Identification of Unknown Bacteria Using Laboratory Tests Report

Aim

This laboratory work aimed to investigate the feasibility of identifying unknown microorganisms through laboratory tests. Since the tests had already been conducted, the practical aim was to evaluate the results and speculate which microorganisms might be in the Petri dishes.

Activities

MacConkey’s Agar

Materials:

• The powder, 51.5 g
• DI Water, 1L
• Heating plate, autoclave, water bath
• Petri dish, one piece

Methods:

1. After dissolving the powder in DI water and mixing thoroughly, the solution was heated until dissolved and then sterilized in an autoclave (121°C, 15 minutes).
2. The microorganisms (Unknown #9) were aseptically distributed into prepared Petri dishes and incubated for 18-24 hours at 35°C.

Gram Stain

Materials:

• Glass
• Crystal violet
• Acetone/ethanol (50:50)
• Gram’s iodine solution
• DI Water
• 1% basic fuchsin solution

Methods:

1. Microorganisms (Unknown #9) were aseptically transferred onto pre-cleaned glass and fixed with ethyl alcohol.
2. The bacterial smear was coated with pigment (crystal violet), and then iodine was added to this.
3. After the smear is washed with the help of alcohol, it is then stained using fuchsin. After drying, the results are evaluated.

Catalase Test

Materials:

• 3% H₂O₂
• Glass slide
• Sterile loop

Methods:

1. Unknown colony #9 was transferred into a test tube using a sterile loop.
2. 3% of H₂O₂ was added to the sample.

Esculin ID Membrane

Materials:

• Surface of the slant
• Autoclave
• Sterile loop

Methods:

1. Several swabs (Unknown #9) from a previously prepared colony were aseptically transferred to the surface of the slant.
2. An autoclave incubation was performed for 48 hours (35-37°C).

Nutrient Agar

Materials:

• Nutrient Agar (28 g powder, 1L DI)
• Autoclave
• Sterile loop

Methods:

1. Unknown #9 bacterial colony was aseptically transferred to the Nutrient Agar surface previously transferred to a Petri dish.
2. The culture was incubated in an autoclave for 48 hours (35-37°C).

Mannitol Salt Agar (MSA)

Materials:

• Mannitol Salt Agar (100 g powder, DI water 1L)
• Autoclave
• Sterile loop

Methods:

1. Utilizing sterile technique, a sample of bacterial colony Unknown #9 was inoculated onto the surface of a MSA plate.
2. For 48 hours, the culture was incubated in an autoclave (35-37°C).

Results

As can be seen, MacConkey’s Agar (Figure 1) did not give positive results. The Gram stain (Figure 2) showed purple staining, and the catalase test (Figure 3) revealed the presence of gas bubbles.

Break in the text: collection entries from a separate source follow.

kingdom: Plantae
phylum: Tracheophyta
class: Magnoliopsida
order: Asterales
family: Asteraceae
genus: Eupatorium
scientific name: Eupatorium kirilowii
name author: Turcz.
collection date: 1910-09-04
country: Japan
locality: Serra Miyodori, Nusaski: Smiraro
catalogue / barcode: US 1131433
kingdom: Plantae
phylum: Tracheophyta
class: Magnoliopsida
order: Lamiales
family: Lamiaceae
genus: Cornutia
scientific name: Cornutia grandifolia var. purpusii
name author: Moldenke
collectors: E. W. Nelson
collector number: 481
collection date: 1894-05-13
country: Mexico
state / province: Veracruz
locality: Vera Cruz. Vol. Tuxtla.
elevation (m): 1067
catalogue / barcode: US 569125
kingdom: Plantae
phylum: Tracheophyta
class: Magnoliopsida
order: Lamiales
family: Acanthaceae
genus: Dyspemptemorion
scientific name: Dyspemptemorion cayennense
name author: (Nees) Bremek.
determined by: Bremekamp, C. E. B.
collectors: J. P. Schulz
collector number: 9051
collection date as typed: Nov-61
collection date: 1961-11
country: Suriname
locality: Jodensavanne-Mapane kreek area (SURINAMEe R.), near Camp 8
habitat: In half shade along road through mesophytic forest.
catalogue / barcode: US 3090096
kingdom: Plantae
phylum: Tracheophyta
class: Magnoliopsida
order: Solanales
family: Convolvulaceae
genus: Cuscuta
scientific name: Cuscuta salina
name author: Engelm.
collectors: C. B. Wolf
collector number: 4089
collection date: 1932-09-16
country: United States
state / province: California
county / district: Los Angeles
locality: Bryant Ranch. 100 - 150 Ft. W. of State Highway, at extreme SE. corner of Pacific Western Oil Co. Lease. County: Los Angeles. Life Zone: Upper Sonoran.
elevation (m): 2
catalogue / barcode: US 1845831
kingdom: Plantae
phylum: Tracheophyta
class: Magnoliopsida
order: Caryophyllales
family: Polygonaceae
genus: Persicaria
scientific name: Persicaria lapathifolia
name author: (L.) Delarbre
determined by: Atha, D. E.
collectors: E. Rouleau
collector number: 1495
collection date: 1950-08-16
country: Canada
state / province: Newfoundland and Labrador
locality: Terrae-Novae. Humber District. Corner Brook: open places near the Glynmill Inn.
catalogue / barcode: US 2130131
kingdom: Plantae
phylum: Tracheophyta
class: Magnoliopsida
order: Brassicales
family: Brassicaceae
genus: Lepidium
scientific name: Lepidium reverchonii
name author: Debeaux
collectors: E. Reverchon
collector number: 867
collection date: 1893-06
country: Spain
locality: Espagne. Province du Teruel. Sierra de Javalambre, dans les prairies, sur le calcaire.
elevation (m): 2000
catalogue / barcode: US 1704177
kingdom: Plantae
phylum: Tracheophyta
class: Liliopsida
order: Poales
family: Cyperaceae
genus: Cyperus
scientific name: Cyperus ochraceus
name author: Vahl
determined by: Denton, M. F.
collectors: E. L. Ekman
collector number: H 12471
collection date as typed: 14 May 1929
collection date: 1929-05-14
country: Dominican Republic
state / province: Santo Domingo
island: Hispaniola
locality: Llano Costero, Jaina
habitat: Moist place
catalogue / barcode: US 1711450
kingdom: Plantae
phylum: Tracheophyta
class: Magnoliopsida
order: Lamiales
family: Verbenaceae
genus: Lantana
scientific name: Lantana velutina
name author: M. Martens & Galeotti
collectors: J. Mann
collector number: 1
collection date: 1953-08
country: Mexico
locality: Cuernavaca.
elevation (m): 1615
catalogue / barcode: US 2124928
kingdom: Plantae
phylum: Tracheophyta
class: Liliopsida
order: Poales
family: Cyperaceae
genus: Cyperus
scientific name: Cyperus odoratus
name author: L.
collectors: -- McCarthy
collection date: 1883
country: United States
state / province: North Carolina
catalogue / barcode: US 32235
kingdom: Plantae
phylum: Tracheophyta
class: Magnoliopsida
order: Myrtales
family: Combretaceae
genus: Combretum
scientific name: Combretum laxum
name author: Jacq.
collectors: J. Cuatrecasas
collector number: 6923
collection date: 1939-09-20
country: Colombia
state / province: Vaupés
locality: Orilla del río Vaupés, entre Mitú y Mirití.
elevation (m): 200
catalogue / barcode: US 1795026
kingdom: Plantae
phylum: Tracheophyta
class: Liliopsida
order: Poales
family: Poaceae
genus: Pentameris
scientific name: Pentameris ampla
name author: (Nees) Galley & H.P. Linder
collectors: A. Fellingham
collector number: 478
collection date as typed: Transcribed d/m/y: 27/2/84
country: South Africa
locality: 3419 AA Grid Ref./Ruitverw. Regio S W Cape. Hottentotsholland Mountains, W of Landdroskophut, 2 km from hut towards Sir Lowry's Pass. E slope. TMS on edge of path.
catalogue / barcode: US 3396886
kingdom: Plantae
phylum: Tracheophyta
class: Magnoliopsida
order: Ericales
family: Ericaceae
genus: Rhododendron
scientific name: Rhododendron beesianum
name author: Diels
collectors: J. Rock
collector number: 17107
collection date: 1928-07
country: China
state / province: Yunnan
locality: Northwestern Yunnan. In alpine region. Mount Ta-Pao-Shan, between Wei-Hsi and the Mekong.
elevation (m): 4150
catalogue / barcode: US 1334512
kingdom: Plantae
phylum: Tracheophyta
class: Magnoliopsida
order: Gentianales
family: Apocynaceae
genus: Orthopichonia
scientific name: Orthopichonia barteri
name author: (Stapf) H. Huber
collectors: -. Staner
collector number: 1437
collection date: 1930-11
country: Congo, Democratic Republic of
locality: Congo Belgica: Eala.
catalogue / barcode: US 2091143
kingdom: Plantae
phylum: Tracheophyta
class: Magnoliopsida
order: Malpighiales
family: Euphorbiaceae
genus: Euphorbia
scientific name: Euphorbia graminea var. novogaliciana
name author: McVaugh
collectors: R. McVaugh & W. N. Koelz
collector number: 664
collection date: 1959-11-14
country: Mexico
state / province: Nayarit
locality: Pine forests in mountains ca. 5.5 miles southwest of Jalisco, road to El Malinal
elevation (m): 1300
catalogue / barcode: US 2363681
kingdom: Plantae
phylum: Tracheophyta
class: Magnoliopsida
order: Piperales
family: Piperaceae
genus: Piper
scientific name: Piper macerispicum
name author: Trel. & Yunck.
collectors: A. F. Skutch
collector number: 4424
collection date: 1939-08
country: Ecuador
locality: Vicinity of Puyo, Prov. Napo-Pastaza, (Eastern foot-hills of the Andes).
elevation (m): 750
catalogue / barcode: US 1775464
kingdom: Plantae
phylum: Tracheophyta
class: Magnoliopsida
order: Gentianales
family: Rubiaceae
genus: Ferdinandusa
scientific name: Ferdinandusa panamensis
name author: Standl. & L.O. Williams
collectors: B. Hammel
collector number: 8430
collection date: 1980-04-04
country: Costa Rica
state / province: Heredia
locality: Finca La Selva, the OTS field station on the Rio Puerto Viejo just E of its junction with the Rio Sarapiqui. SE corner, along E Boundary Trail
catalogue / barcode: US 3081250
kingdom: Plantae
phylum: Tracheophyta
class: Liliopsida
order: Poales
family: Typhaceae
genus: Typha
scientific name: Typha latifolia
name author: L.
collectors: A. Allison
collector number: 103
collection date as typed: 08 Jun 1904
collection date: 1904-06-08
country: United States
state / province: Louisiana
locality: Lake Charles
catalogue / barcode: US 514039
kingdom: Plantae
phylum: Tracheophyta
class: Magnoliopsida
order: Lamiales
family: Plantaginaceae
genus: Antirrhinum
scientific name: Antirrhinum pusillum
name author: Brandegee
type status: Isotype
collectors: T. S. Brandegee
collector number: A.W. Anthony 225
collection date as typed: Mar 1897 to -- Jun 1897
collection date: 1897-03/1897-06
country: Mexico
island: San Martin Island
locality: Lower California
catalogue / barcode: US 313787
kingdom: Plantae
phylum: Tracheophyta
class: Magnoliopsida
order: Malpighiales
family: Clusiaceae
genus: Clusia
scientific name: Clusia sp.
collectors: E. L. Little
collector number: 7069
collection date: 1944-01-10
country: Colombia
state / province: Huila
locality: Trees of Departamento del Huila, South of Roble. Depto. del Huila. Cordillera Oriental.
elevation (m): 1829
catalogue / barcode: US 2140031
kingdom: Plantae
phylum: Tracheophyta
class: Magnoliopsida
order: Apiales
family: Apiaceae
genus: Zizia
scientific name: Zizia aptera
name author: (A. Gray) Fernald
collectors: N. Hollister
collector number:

The Esculin ID Membrane (Figure 4) did not show any blackening, indicating a negative result. Nutrient Agar (Figure 5) exhibits the presence of large, lush, orange-yellow colonies. Finally, according to the results of the MSA test (Figure 6), the result was negative.

Discussion

The results of the identification tests performed showed that Unknown #9 was a Gram-positive bacterium that was incapable of breaking down lactose. Additionally, the colony was represented by aerobic bacteria capable of forming bubbles. Since no blackening was visible in the Esculin ID Membrane test, the colony did not contain enterococci. Mannitol also could not be fermented by this bacterium (negative control).

In other words, this bacterium was shown to be Gram-positive and capable of oxidative phosphorylation. It can be assumed that this colony belongs to the genus Staphylococcus, which is consistent with the described characteristics (LT, 2020). Since the test results were not obtained directly but were already prepared, their quality cannot be guaranteed. Additionally, during the processing procedure, some traits, such as the description of the Nutrient Agar test results, were subjective and could lead to errors.

Conclusion

This work aimed to qualitatively identify an unknown bacterial colony using six laboratory tests. Findings indicate that the organism is characterized by a thick peptidoglycan cell wall (Gram-positive) and generates energy through the process of oxidative phosphorylation. Based on these findings, it can be assumed that it belongs to the genus Staphylococcus. In other words, the study’s aim was achieved, which may indicate the successful completion of the work. Such strategies are vital to the clinical industry, where pathogen identification is the primary goal of patients’ laboratory tests, leading to the use of damage minimization protocols for point-of-care treatment.

Reference

LT. (2020). Lab 15: Isolation and identification of Staphylococci. LibreTexts Biology.